Output exactly the lines from the one containing "652 573 3270" through the final line of the entries below, both included, and skip the pictures.

= Beginning of Section =

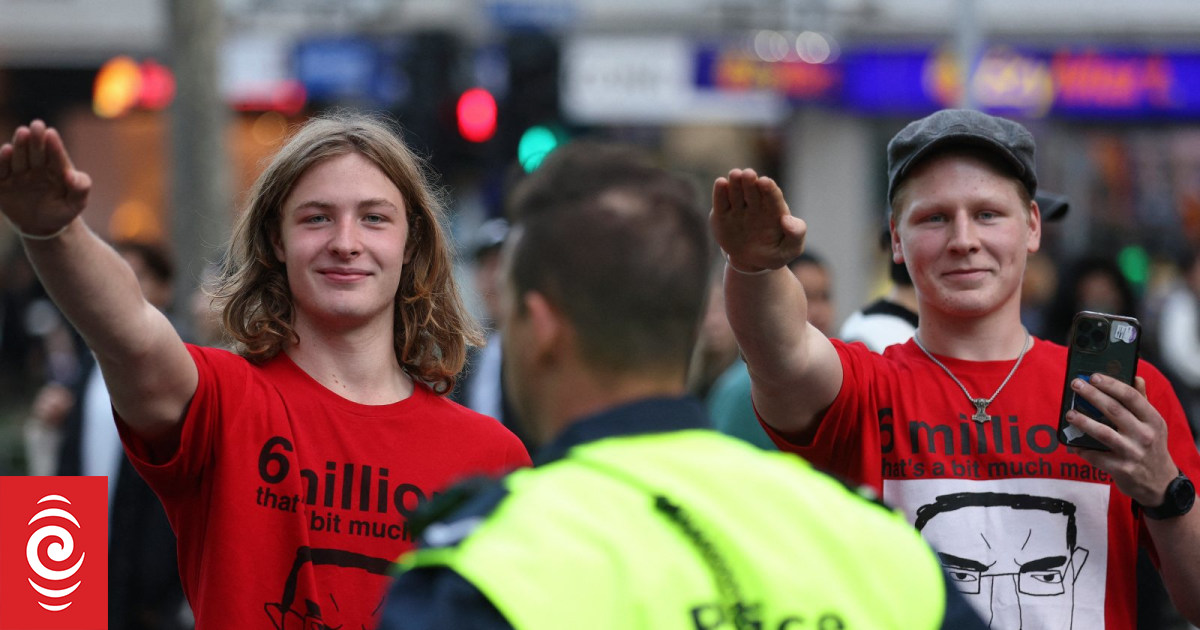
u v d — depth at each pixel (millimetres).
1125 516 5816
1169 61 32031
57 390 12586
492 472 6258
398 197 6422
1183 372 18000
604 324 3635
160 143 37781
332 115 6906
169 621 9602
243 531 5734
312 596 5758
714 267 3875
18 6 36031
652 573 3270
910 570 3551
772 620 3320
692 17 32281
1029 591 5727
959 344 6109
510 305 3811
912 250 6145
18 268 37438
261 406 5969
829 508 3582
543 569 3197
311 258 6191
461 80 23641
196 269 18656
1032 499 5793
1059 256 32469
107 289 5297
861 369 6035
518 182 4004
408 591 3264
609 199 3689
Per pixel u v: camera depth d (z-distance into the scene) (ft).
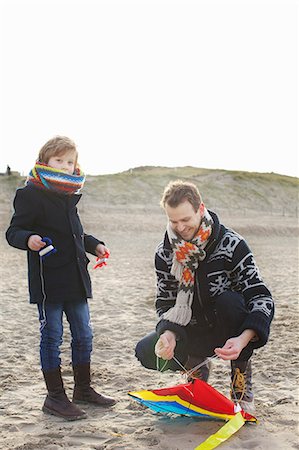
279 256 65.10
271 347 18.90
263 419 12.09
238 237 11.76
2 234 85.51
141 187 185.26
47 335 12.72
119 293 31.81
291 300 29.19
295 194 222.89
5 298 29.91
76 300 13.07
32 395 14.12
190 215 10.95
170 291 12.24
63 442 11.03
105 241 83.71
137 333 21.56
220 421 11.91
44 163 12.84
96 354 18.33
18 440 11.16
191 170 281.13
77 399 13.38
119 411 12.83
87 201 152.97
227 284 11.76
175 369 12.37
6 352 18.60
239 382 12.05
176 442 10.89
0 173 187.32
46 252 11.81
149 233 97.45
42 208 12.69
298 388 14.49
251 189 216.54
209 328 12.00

= End of Section =

ANSWER SECTION –
652 573 3270
910 570 3551
772 620 3320
692 17 32281
1029 591 5727
959 344 6109
510 305 3811
912 250 6145
18 268 37438
261 406 5969
829 508 3582
543 569 3197
311 258 6191
461 80 23641
196 269 18656
1032 499 5793
1059 256 32469
107 289 5297
861 369 6035
518 182 4004
408 591 3264
609 199 3689
Per pixel u v: camera depth d (z-distance into the scene) (ft).
279 256 65.10
271 347 18.90
263 419 12.09
238 237 11.76
2 234 85.51
141 187 185.26
47 335 12.72
119 293 31.81
291 300 29.19
295 194 222.89
5 298 29.91
76 300 13.07
32 395 14.12
190 215 10.95
170 291 12.24
63 442 11.03
105 241 83.71
137 333 21.56
220 421 11.91
44 163 12.84
96 354 18.33
18 440 11.16
191 170 281.13
77 399 13.38
119 411 12.83
87 201 152.97
227 284 11.76
175 369 12.37
6 352 18.60
239 382 12.05
176 442 10.89
0 173 187.32
46 252 11.81
149 233 97.45
42 208 12.69
298 388 14.49
251 189 216.54
209 328 12.00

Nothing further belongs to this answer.